A Oeste de Salamanca e a escassos quilómetros de Portugal, junto ao Douro e à fronteira, continuamos na expectiva que se encerre o processo das minas de urânio a céu aberto, em Retortillo, articuladas com a instalação de uma fábrica de tratamento desse mineral assim como de um depósito de resíduos radioactivos.
A aprovação ou não da construção desta estrutura é do Ministério para a Transição Ecológica do Governo de Espanha, após parecer do Conselho de Segurança Nuclear (CSN), sendo que o regulador espanhol há 4 anos que a tem em mãos, dada a complexidade do processo. Alegando o tempo de espera, a empresa lançou uma campanha instando a imediata declaração favorável ao avanço da mineração de urânio, o que provocou a indignação dos membros do CSN que viram a sua independência atacada por essa empresa multinacional.
Minas de urânio sempre existiram em Espanha e Portugal. Na zona da Urgeiriça (Viseu) conhecemos bem os impactos na vida e saúde dos trabalhadores e da população, mas no início do século XXI abandonaram-se esses projectos por demasiado perigosos e pela sua escassa rentabilidade, dependente, é certo, do preço do urânio nos mercados.
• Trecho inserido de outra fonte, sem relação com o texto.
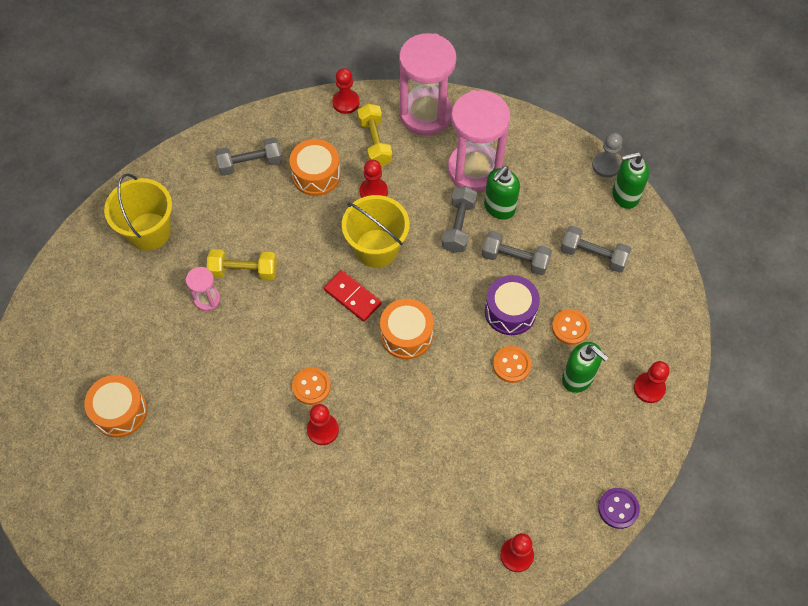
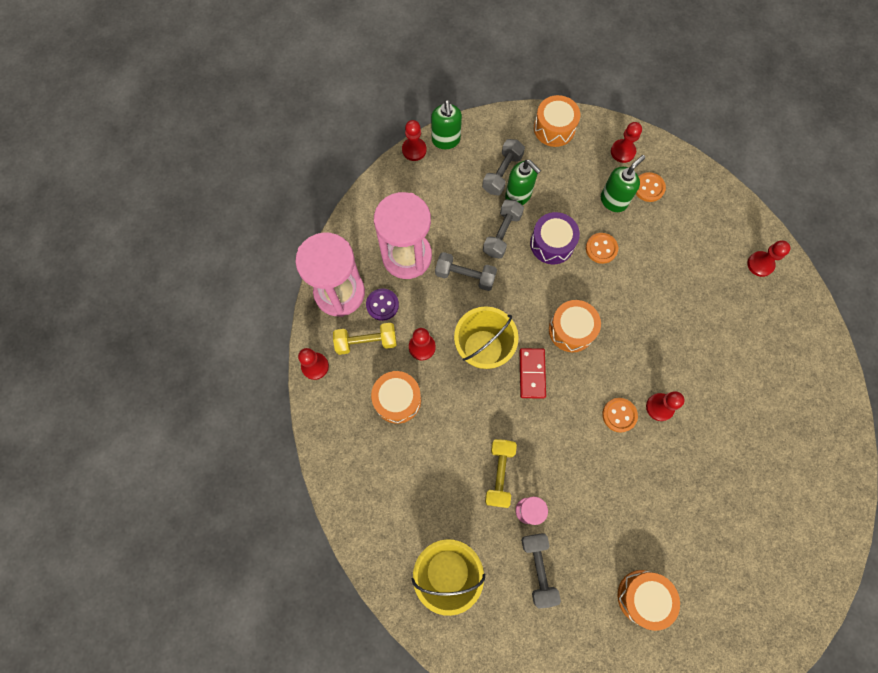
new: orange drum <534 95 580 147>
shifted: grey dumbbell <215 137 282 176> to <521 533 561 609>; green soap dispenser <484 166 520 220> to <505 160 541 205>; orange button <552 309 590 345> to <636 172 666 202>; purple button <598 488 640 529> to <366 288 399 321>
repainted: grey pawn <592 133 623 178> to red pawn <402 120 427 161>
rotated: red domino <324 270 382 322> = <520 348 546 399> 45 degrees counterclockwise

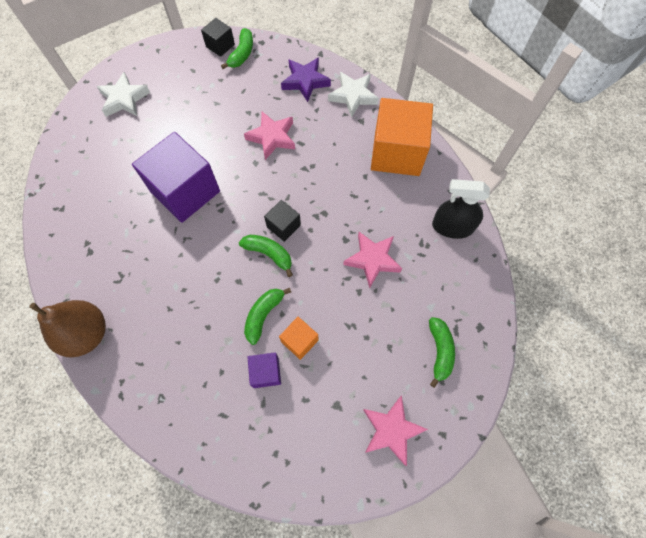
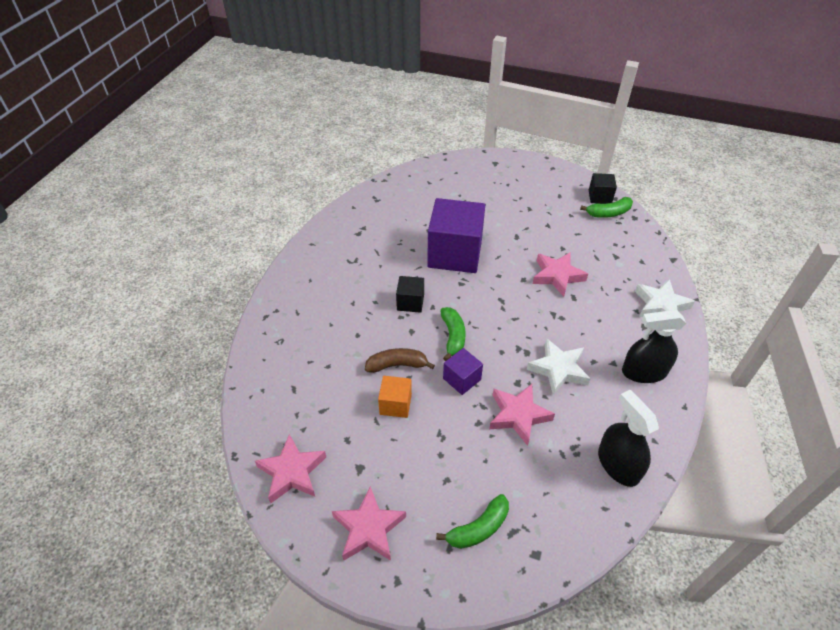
gone: brown pear <29 300 106 358>; purple star <281 57 331 102>
new: pink star <255 434 326 503>
shifted: white star <97 72 150 117> to <527 338 591 395>; purple cube <248 352 281 388> to <443 348 483 395>; black cube <264 200 301 242> to <396 276 424 313>
swapped: orange cube <371 98 433 176> to black spray bottle <622 310 686 383>
repainted: green banana <244 288 291 345> to brown banana <365 348 435 373>

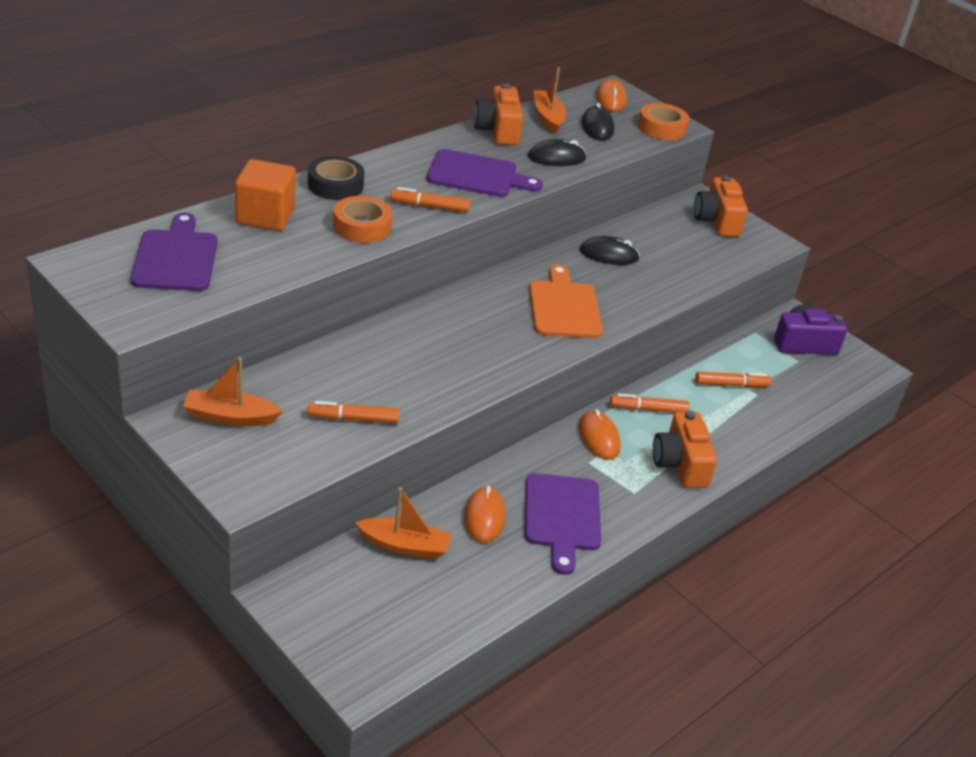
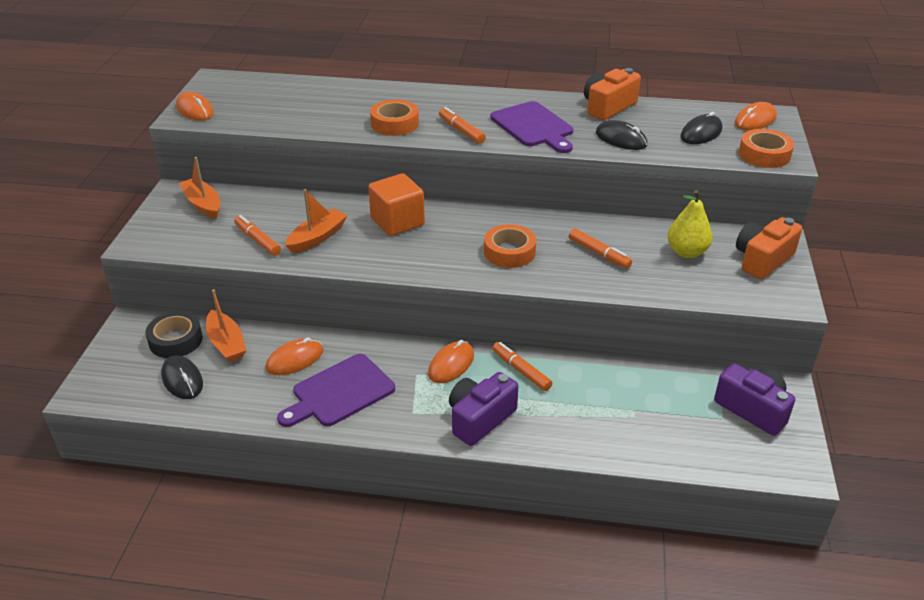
gone: purple cutting board <130 213 218 291>
new: orange mouse <176 91 214 121>; yellow pear <667 190 712 258>
shifted: orange cube <235 159 296 231> to <368 173 425 236>; black tape <308 156 364 200> to <145 311 203 358>; orange boat <534 67 566 134> to <285 189 348 253>; black mouse <579 236 640 265> to <161 356 203 399>; orange marker <695 372 771 387> to <569 229 632 269>
swapped: orange cutting board <529 265 603 338> to orange tape <484 224 536 268>
repainted: orange camera <653 410 717 488> to purple camera <449 372 518 446>

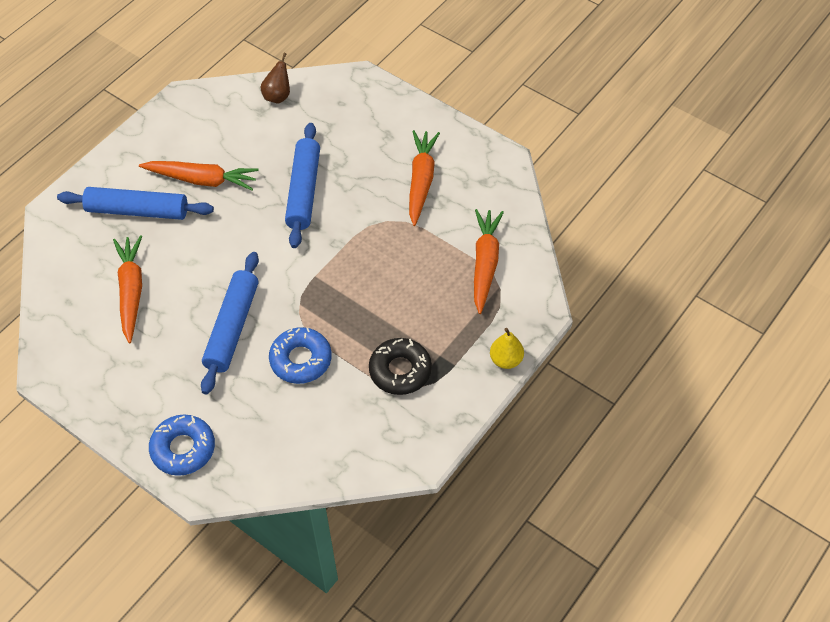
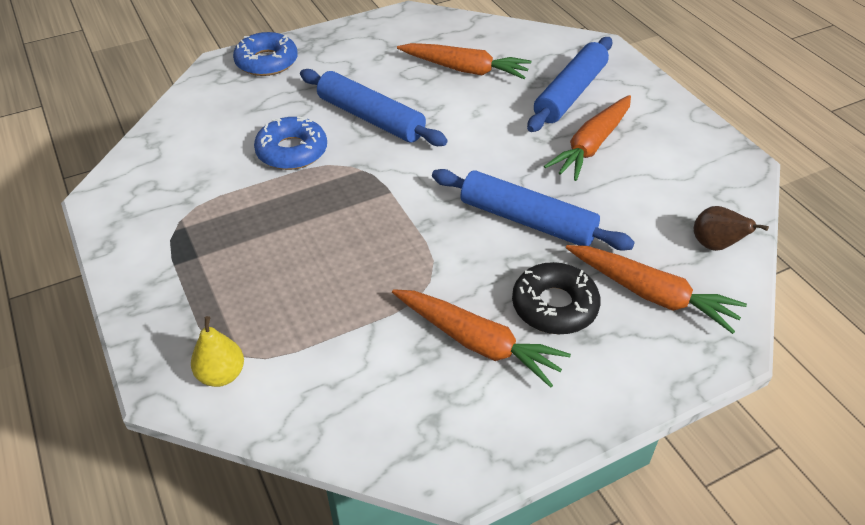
shifted: black donut <369 338 432 395> to <512 262 601 334>; orange carrot <474 209 504 314> to <566 245 747 334>; yellow pear <490 328 524 369> to <191 316 244 387>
Este investimento enquadra-se numa lógica financeira imediatista (fazer subir as ações da empresa à conta da expetativa de novo investimento), deixando todo o prejuízo, que já é grande em destruição da biodiversidade, para quem cá fica.
Em Portugal esta situação é motivo de preocupação da Assembleia da República e sobretudo dos municípios raianos, conscientes do impacto das poeiras e das radiações nas suas terras e no Douro, Património da Humanidade.
Este caso é outro, além da Central Nuclear de Almaraz, que mereceria das autoridades portuguesas de Ambiente uma adequada análise e a exigência de uma avaliação ambiental transfronteiriça dado o enorme impacto directo que poderá ter nas terras e gentes lusitanas, das Beiras ao Douro.
Neste momento em que pressões suspeitas, muito suspeitas, ensombram a independência do CSN, deveriam as autoridades portuguesas levantar a sua voz e, da parte da Agência Portuguesa do Ambiente (APA) sempre disponível, noutras ocasiões (Almaraz) a seguir as determinações do CSN e a reclamar a sua observância, defenda, desta vez, a independência desse parecer sobre Retortillo e reclame que este tenha em conta também as populações. O Governo português tem a obrigação de exigir o respeito e o cumprimento das regras que regem as relações entre Estados ao abrigo das convenções e tratados internacionais.